Michael Ledeen's take:
ML: He said: "I never met a stupid person in the agency. Or an assassin. Or a Republican... They were, at least in the operations side where I was...wall-to-wall knee-jerk liberals. And they were befuddled that the left outside the agency regarded them as some sort of right-wing threat. Because they were the absolute opposite, in their own politics."

JJA: Of course. I mean, they all came from Yale, which didn't exactly preach Social Darwinism. And then remember that during the McCarthy purges, any leftist at State who could get to CIA, jumped, and Allen Dulles protected them all. In the Fifties and early Sixties, the State Department was much more hard-line than the agency.

ML: Well, I think they've caught up by now...

JJA: No doubt, no doubt. I see where you're going.

ML: Yes, I'm sure you do. The CIA didn't like Bush very much; they wanted him out. He was very reluctant to believe that at the beginning, but he worked it out, didn't he?

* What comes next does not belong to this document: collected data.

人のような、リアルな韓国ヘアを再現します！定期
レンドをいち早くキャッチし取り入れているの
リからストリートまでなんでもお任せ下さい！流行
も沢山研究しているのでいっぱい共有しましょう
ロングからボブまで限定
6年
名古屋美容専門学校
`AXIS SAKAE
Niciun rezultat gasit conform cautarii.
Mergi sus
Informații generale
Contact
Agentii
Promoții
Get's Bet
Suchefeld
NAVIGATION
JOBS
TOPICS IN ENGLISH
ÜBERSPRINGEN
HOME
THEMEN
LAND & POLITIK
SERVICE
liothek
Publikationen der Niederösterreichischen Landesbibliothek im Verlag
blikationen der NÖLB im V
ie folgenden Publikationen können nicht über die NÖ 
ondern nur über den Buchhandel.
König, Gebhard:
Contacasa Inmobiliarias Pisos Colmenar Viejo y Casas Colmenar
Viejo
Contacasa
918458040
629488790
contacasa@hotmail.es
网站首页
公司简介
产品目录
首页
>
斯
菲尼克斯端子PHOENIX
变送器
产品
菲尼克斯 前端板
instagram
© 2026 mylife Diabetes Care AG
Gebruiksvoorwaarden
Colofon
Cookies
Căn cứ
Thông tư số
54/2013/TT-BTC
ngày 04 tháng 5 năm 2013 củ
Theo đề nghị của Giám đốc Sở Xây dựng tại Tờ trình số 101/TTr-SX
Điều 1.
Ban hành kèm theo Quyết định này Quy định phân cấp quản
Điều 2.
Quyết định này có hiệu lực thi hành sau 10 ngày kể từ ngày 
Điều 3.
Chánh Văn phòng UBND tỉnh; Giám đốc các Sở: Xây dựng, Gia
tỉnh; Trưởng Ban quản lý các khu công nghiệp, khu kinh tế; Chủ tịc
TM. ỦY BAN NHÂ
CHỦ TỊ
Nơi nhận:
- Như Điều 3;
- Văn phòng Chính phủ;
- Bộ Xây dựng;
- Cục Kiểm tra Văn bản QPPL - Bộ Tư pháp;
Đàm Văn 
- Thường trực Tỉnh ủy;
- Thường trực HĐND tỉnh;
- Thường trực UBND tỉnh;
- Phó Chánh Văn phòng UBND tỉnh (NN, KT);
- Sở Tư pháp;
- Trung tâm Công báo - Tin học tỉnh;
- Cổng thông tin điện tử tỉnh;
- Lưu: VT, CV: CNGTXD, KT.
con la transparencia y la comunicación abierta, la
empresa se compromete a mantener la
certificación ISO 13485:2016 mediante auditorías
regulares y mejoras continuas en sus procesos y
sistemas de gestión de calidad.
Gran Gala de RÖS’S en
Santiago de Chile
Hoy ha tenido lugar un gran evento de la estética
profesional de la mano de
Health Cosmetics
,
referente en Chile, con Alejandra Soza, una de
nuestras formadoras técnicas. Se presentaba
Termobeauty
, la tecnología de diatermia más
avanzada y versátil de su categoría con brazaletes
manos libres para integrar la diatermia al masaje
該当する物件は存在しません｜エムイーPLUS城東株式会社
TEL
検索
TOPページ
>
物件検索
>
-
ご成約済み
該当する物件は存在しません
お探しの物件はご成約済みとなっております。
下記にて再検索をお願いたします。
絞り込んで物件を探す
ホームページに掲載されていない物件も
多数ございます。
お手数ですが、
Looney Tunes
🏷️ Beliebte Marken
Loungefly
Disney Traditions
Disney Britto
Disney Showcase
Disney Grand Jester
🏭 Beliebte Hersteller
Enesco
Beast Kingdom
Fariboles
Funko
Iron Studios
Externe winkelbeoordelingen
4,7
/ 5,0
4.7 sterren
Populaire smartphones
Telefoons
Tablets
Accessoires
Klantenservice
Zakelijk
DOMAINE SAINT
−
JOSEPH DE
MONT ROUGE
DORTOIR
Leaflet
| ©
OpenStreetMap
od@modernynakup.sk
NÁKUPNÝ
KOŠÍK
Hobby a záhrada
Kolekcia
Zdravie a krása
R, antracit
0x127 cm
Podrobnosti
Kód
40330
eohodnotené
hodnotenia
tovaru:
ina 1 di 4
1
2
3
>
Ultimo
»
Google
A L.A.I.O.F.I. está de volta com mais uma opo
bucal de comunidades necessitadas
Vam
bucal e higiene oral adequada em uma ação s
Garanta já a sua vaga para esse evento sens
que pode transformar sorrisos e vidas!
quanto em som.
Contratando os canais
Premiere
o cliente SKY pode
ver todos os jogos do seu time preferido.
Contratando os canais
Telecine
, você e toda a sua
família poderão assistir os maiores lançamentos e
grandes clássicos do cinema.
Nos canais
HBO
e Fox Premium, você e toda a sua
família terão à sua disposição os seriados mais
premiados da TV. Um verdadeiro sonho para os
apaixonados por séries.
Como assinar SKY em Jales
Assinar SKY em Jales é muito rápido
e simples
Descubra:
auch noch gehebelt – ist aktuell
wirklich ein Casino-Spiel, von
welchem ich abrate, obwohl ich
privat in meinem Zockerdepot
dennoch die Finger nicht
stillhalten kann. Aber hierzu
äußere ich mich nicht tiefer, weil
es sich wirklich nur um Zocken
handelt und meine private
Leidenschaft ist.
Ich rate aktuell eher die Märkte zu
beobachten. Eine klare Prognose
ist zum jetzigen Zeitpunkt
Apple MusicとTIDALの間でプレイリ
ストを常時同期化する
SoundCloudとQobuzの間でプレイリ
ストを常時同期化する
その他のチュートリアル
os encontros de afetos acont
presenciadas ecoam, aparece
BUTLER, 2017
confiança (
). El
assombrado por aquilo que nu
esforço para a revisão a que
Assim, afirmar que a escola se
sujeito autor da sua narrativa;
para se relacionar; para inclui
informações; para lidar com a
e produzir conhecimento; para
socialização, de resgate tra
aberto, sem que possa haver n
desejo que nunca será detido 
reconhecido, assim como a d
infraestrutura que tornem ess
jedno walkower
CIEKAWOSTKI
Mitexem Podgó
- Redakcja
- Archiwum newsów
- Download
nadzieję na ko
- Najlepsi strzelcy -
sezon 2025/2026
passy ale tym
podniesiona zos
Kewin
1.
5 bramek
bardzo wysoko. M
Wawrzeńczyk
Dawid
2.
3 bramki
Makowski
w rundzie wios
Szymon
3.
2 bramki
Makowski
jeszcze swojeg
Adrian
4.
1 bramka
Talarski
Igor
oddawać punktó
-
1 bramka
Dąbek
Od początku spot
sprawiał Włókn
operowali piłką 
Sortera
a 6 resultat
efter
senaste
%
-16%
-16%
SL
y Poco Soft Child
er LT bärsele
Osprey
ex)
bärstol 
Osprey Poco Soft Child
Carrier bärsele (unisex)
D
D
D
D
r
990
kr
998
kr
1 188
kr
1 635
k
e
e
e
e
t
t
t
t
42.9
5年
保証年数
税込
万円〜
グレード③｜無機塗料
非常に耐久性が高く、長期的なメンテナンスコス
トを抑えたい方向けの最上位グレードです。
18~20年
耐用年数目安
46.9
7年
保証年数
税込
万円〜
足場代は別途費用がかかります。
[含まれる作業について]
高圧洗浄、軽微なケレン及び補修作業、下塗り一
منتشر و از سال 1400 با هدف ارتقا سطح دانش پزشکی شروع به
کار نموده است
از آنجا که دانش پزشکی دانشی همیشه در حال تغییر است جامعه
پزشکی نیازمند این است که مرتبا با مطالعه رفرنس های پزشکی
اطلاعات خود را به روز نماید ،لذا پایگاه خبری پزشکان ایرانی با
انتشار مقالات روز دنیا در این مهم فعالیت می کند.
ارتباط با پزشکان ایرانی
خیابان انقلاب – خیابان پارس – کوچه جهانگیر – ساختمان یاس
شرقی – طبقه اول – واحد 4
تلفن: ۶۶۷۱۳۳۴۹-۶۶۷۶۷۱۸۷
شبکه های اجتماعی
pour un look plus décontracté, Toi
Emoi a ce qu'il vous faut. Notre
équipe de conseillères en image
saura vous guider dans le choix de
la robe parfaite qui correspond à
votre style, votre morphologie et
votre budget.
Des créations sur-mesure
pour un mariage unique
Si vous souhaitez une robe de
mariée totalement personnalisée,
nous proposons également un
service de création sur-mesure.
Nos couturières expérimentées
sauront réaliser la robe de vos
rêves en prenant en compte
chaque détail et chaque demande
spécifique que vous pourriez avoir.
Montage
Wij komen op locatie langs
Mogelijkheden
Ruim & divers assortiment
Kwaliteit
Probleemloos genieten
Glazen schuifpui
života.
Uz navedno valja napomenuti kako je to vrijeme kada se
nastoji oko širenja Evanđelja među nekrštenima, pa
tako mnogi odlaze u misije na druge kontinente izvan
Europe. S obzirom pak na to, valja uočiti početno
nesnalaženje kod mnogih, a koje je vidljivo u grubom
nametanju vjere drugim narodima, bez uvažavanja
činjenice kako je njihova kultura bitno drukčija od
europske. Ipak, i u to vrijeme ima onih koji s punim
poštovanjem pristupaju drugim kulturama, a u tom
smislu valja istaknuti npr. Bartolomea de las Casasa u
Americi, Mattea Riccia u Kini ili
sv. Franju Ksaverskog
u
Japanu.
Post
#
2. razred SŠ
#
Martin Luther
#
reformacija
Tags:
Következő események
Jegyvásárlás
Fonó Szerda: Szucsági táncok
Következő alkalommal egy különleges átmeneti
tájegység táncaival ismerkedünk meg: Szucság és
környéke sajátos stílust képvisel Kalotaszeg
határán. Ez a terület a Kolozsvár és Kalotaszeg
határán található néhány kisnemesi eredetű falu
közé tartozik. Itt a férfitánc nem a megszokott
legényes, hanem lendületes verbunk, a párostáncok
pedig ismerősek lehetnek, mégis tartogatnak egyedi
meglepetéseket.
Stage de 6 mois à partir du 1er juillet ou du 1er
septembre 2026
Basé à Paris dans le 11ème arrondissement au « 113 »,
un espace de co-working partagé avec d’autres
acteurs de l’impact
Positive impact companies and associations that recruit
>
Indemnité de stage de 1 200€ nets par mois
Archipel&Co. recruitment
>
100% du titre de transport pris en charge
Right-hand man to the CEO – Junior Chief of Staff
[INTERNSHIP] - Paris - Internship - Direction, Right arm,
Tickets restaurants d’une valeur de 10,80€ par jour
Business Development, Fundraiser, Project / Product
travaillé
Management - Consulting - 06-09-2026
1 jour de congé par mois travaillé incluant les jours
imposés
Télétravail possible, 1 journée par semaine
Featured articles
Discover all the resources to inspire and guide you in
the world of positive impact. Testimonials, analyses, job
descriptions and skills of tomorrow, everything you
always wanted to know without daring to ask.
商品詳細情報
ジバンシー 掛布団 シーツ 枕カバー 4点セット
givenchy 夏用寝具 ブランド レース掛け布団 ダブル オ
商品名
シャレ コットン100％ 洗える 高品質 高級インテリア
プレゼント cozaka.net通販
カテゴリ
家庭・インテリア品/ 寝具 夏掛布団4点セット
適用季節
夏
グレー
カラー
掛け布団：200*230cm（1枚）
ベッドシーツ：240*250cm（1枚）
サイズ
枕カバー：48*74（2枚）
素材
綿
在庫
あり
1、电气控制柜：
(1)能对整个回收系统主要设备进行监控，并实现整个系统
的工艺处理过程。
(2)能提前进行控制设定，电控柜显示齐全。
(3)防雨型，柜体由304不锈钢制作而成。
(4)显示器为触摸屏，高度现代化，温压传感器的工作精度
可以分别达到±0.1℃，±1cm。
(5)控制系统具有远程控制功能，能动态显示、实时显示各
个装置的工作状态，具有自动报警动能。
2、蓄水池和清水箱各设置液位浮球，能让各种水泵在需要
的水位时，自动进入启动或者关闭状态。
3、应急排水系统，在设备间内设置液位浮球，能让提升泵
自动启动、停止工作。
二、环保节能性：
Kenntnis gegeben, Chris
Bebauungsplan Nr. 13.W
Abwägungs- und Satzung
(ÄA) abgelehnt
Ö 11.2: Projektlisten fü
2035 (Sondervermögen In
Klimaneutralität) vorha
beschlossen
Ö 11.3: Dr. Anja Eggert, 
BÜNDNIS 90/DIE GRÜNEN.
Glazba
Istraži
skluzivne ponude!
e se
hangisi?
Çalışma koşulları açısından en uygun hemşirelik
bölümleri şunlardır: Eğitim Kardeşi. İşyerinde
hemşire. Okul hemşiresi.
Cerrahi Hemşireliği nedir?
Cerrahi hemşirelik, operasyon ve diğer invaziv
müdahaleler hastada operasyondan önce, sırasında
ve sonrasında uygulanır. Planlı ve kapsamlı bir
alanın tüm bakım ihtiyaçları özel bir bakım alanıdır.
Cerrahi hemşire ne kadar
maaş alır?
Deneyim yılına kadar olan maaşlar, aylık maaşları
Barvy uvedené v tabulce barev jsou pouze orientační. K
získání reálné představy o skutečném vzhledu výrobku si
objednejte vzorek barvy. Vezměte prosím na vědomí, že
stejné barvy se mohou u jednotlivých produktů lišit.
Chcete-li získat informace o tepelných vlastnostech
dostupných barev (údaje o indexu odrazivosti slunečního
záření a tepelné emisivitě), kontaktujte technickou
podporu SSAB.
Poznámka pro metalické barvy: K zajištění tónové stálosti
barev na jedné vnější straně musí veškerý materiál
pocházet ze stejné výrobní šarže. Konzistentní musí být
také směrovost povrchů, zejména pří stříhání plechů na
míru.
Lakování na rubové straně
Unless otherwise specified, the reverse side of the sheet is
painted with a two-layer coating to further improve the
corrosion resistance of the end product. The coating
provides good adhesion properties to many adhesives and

JJA: It was probably the Plame Affair that clinched it. I can't ever remember the director of central intelligence pulling a stunt like that: asking the criminal division of Justice to investigate a leak at the White House.

ML: Yeah, exactly. Richard Helms once told me that they'd investigated some leaks, and invariably found that they had come from the top guys, and so the investigation ended right there.

JJA: Right. I was involved in a couple of those investigations. Helms was right.

ML: So the call for the Plame investigation was an attempted political assassination, so to speak.